What is interesting in Cecil’s article is that it mentions that cats have the structures to see colors in their eyes, but they don’t necessarily do anything with that information. It is very difficult to train cats to distinguish something based on color, so difficult that for many years it was thought that cats were colorblind.

Not necessarily. I have known people that didn’t figure out they were colorblind until they were in their mid twenties. One guy was working on some electrical wiring, and the guy he was working with told him to hand him the red wire. Instead, the guy handed him the green wire. The guy he was working with him said no, I said the red one, and the guy said that is the red one. So he thought he could see colors, but he couldn’t.

So why don’t they suspect that something’s up when they open the box of crayons and notice that the crayon labeled “green” looks the same as the crayon labeled “red” or “brown”?

a) They may not have paid that much attention to it.

b) Some crayons are quite similar, and without being told so, a red-green colorblind person wouldn’t know the red and green crayons are supposed to be radically different. They won’t be the exact same unless they share the excite the color receptors the person does have in the exact same way.

In my case, my color blindness is mild enough that I can usually differentiate between colors, but I don’t see nearly as much contrast between certain shades as a non-colorblind person can. Like some of the guys above, if it weren’t for the charts, I probably wouldn’t know I’m colorblind. Reds I have very little problem with, but there are some shades of green that look a lot more brownish to me than they do to everyone else. I’m not completely “green blind,” but rather “green weak,” or deuteranomaly. This milder form is the form most colorblind people have, about 6% in males.

Incidentally, can any of the non-colorblind people here see the word on this page’s Reverse color blindness test? (scroll down to middle)

ETA: or these?

In the first link, I was able to read the reverse test with some effort, and all the rest easily. In the second link, I got the first one, but not the second one until after I’d seen the answer (but then could see it).

AFAIK, I have full color vision because I can always pass the various colorblind tests. Anyway, my guess was way off, and even knowing what I’m looking for, I only kind of see it.

I can see the first one, but I think I also have particularly good luminosity; I did have some trouble with the upper part, but the bottom is fairly clear. The second one I had a vauge idea of what it might have been, but it’s not hard to see when I know what to look for.

Anyway, as others have said, there’s all different kinds of color blind, it all depends on exactly how light stimulates the various cones. Some Red-Green people can tell some shades apart quite easily, but have considerable difficulty with others.

And, really, of the people I know that have some type of color-blindness, they really didn’t know until they identified something by an incorrect color and it was pointed out. I think my brother caught onto it when he’d identify some things as brown that were clearly green to most other people. I also used to have a friend who was almost completely colorblind, but he’d known his whole life since, well, it’s hard to get through early school and not be able to identify colors.

Interesting - I was able to see all three of the reverse colorblind tests right away.

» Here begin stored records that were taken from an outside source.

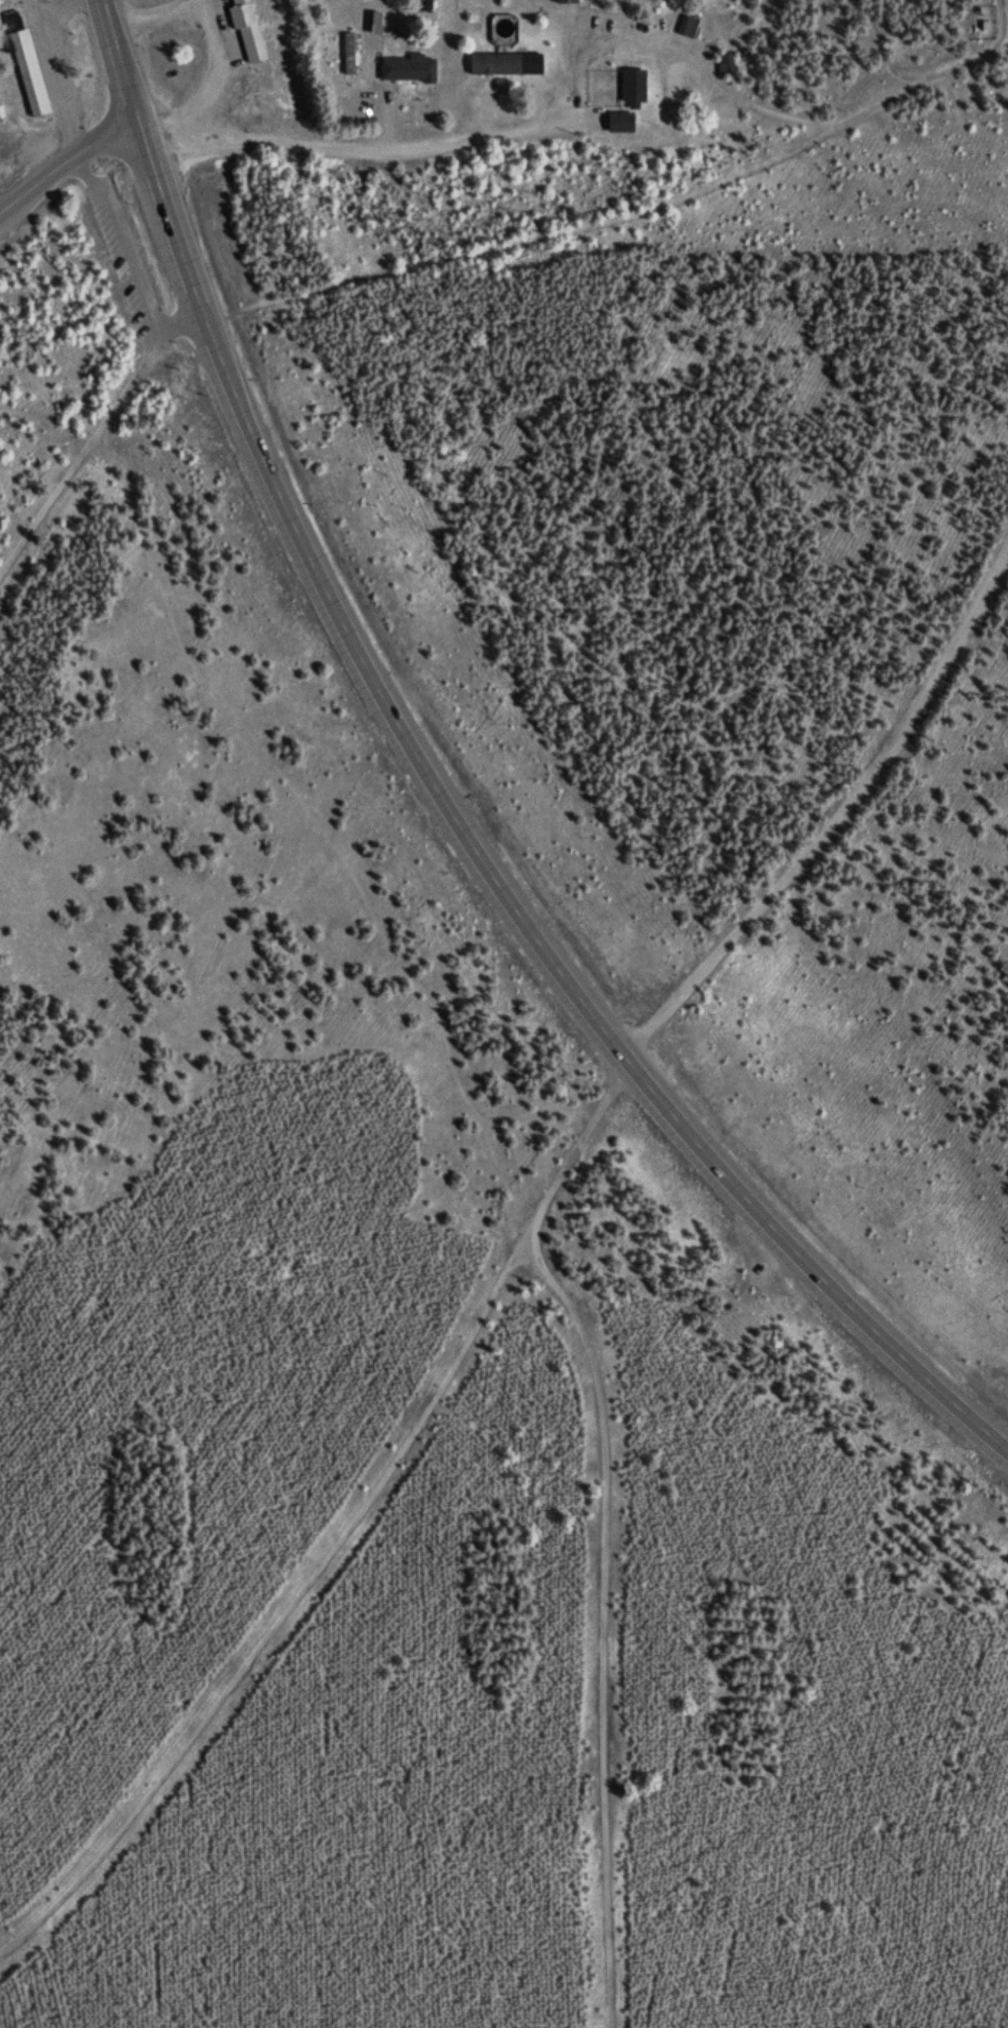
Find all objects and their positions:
building: (566, 2)
building: (13, 23)
building: (688, 28)
building: (247, 30)
building: (725, 65)
building: (506, 66)
building: (409, 71)
building: (30, 75)
building: (633, 88)
building: (620, 125)
road: (360, 150)
road: (66, 162)
road: (616, 218)
road: (123, 241)
road: (168, 331)
road: (75, 468)
road: (442, 795)
road: (837, 817)
road: (346, 1530)
road: (605, 1625)

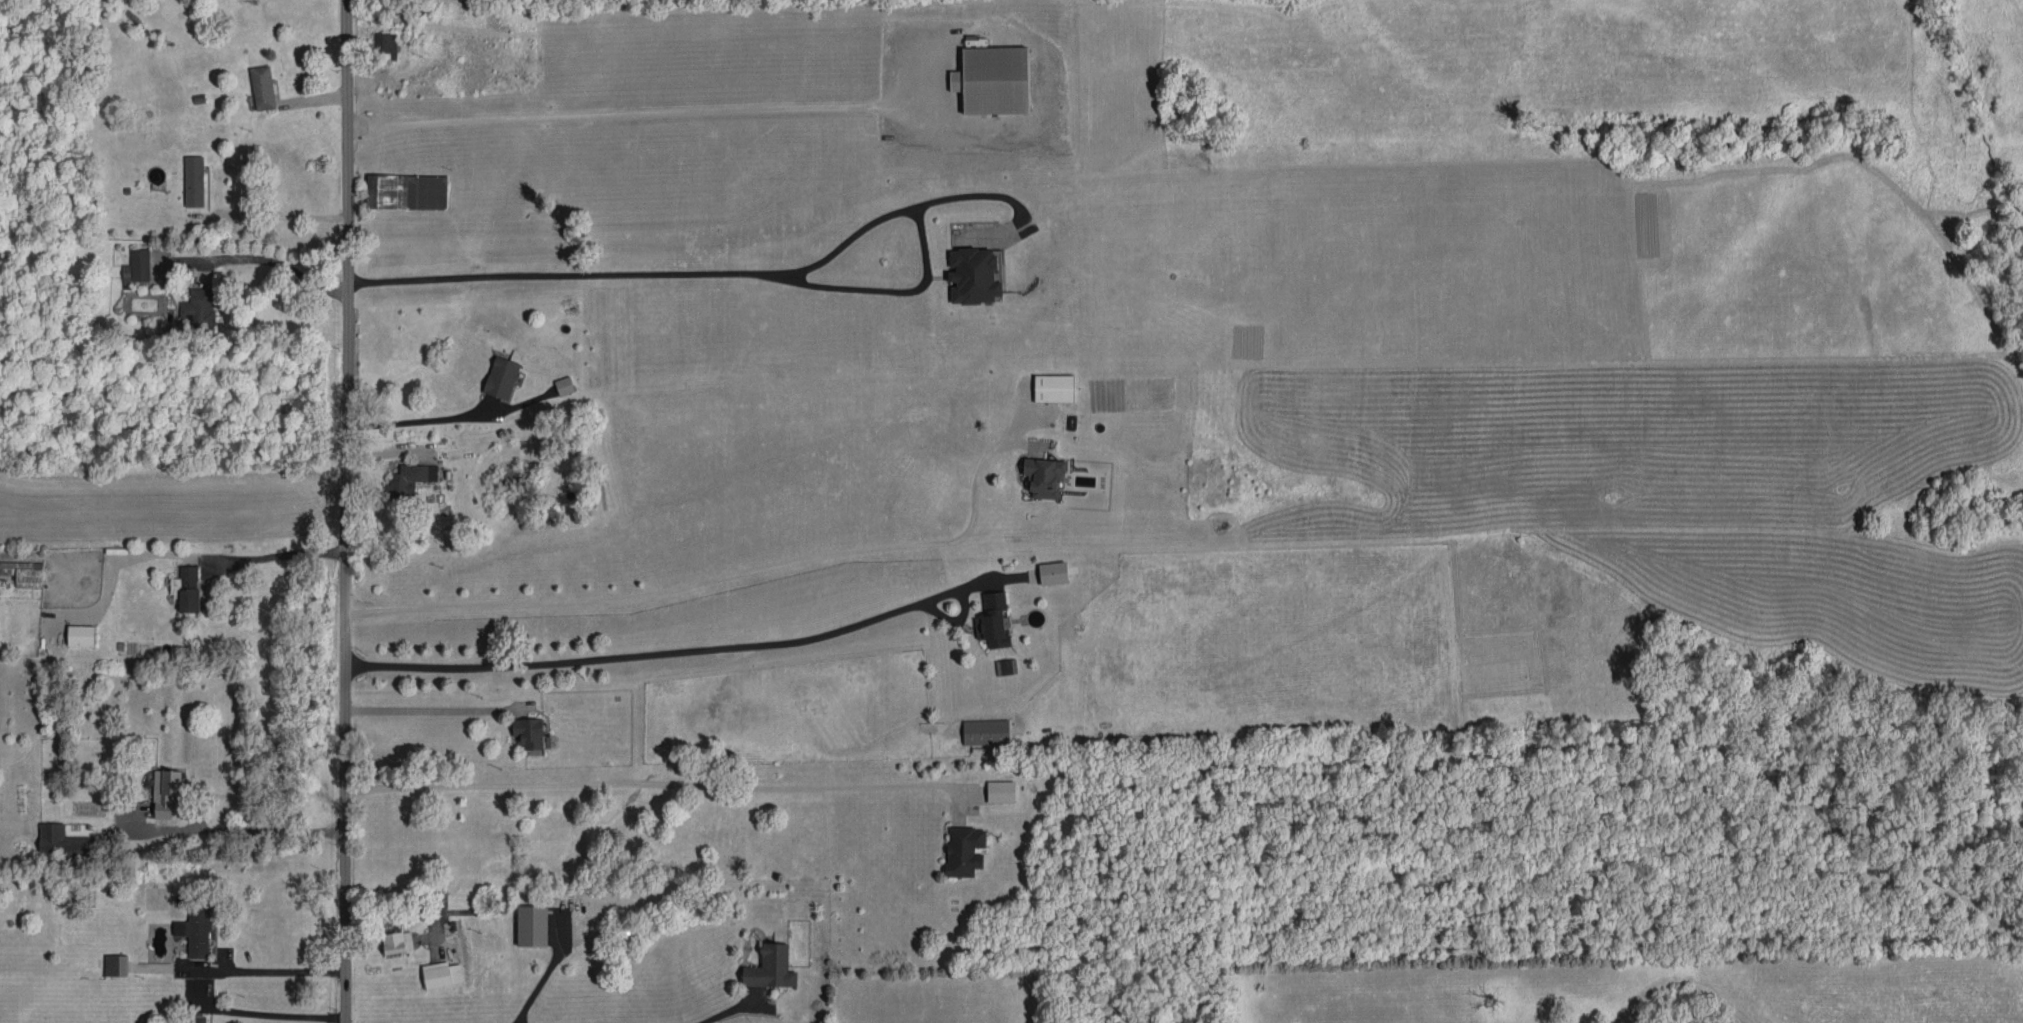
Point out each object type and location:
building: (385, 44)
building: (993, 80)
building: (262, 87)
road: (654, 115)
building: (194, 181)
building: (406, 191)
road: (292, 217)
building: (137, 266)
road: (749, 273)
building: (974, 275)
building: (199, 307)
building: (501, 377)
building: (564, 385)
building: (1053, 388)
road: (405, 420)
road: (981, 461)
building: (1044, 477)
building: (409, 480)
road: (343, 511)
road: (930, 546)
road: (291, 554)
building: (24, 573)
building: (1053, 573)
building: (186, 588)
road: (607, 602)
building: (994, 621)
building: (81, 635)
road: (655, 655)
road: (420, 713)
building: (985, 732)
building: (529, 733)
road: (652, 788)
building: (1001, 791)
building: (165, 792)
road: (250, 831)
building: (61, 841)
building: (964, 850)
road: (411, 911)
building: (532, 925)
building: (195, 932)
building: (397, 942)
building: (115, 965)
building: (771, 968)
road: (275, 971)
building: (441, 974)
road: (269, 1011)
road: (718, 1014)
building: (197, 1019)

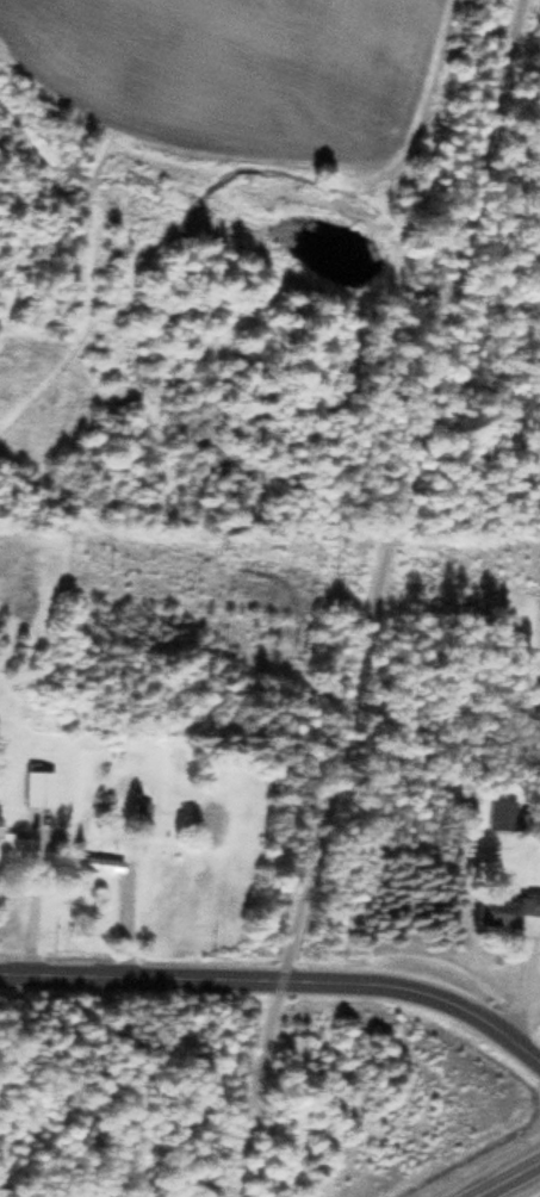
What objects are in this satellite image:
road: (374, 598)
building: (34, 783)
building: (499, 813)
building: (138, 814)
building: (12, 847)
building: (503, 907)
road: (280, 978)
road: (507, 1179)

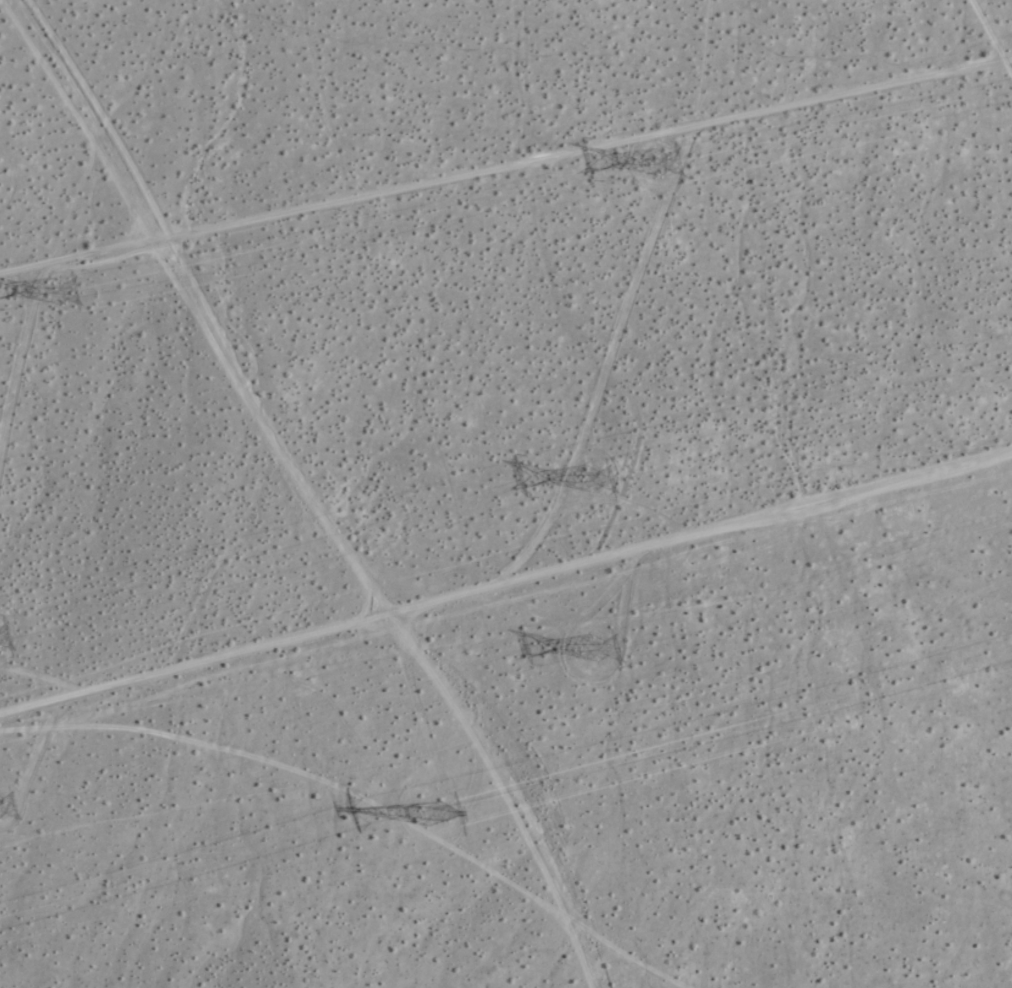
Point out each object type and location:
power tower: (663, 156)
power tower: (67, 286)
power tower: (595, 478)
road: (505, 574)
power tower: (604, 648)
road: (513, 782)
power tower: (1, 805)
power tower: (439, 810)

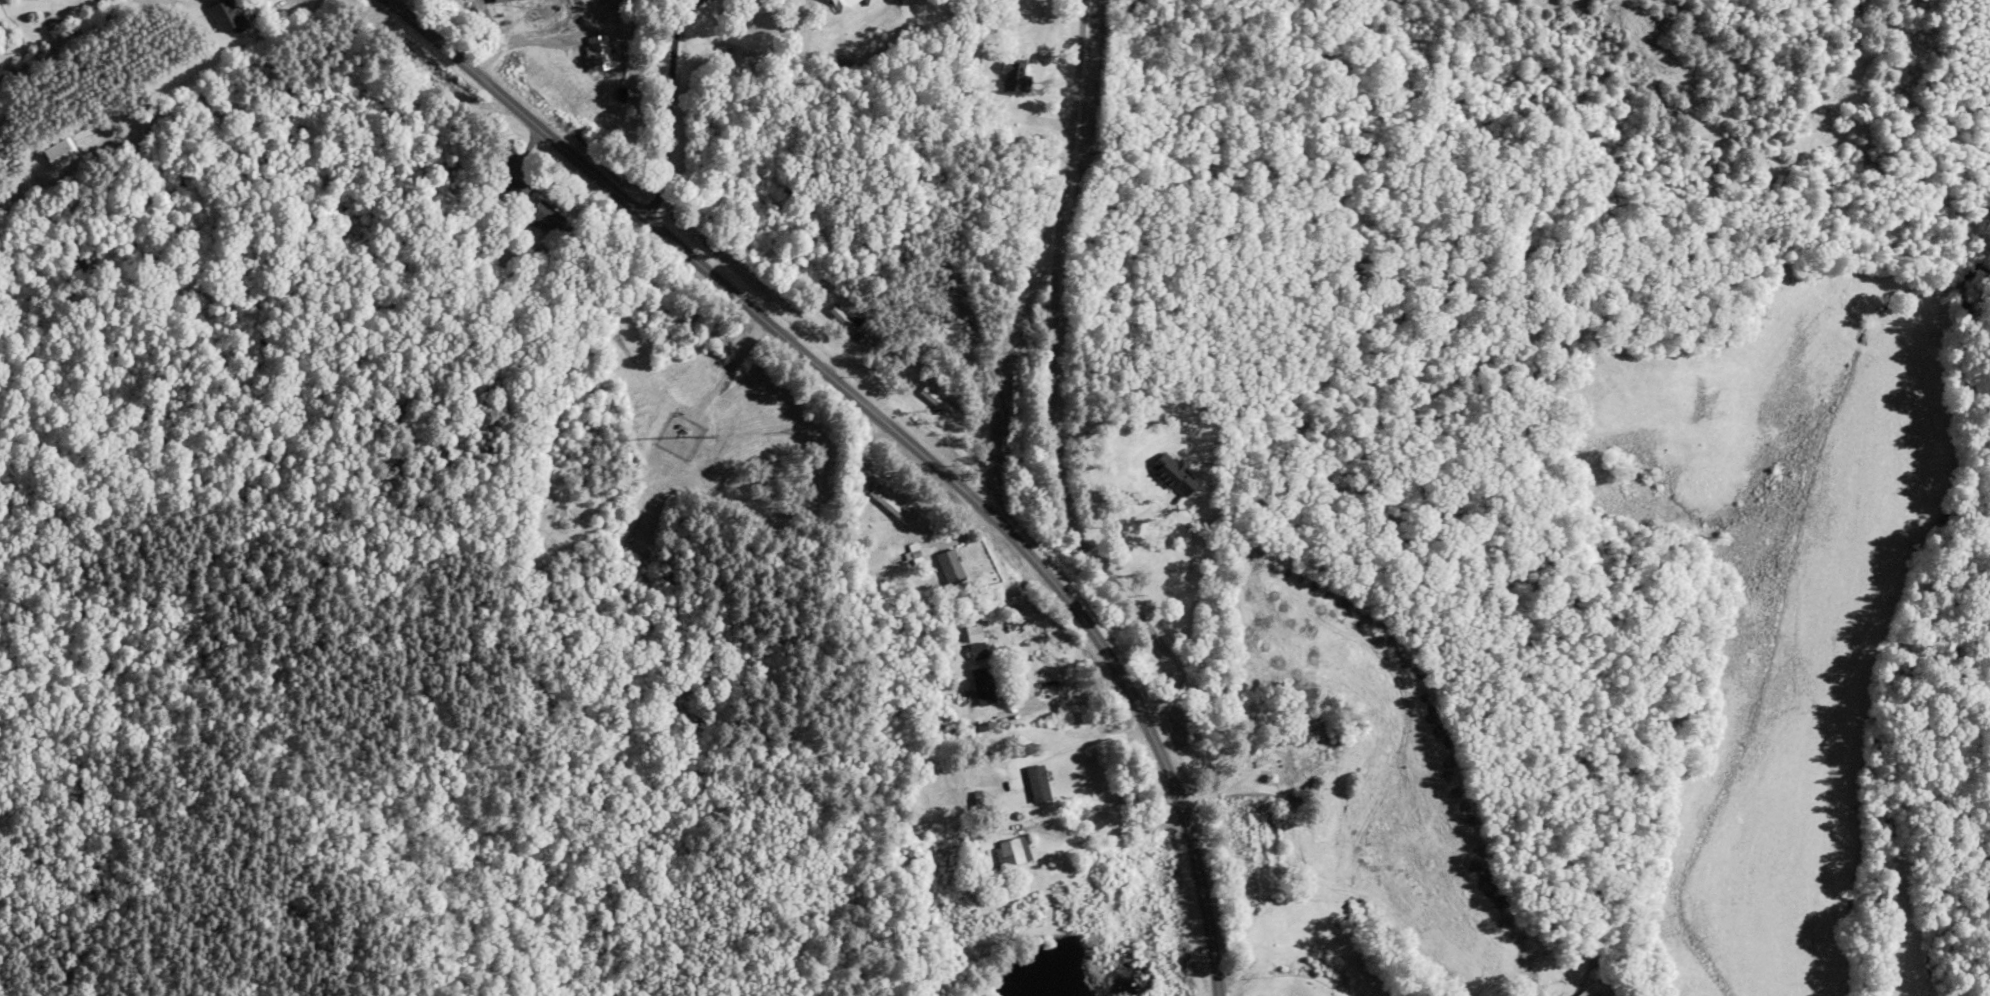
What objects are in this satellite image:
building: (868, 1)
road: (47, 3)
building: (842, 4)
road: (270, 8)
building: (529, 10)
building: (227, 15)
building: (598, 47)
road: (253, 99)
road: (671, 103)
building: (518, 188)
building: (547, 216)
road: (731, 368)
road: (1054, 377)
road: (898, 432)
building: (889, 504)
building: (951, 566)
building: (978, 649)
building: (984, 686)
road: (1074, 746)
building: (1307, 759)
building: (1039, 782)
building: (1103, 813)
road: (1101, 832)
building: (1015, 850)
building: (1597, 989)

Kind of nice to finally be able to see something after a lifetime of being told to look for invisible numbers in baffling color charts. :smiley:

Nope, I can’t.

I can see most of the “loop” of the 6, but the top-left portion of it is lost in a fog of red.

I’m sure glad that road signs aren’t printed like this.

That is so weird. They all jump right out to me.

Not really, though I can sort of make it out once I know what to look for.

I guessed the first one, though I could only really see the bottom part. The second one I couldn’t see at all.

Interesting. I was able to see all three of those images after a few seconds of examination, even though I am not colorblind.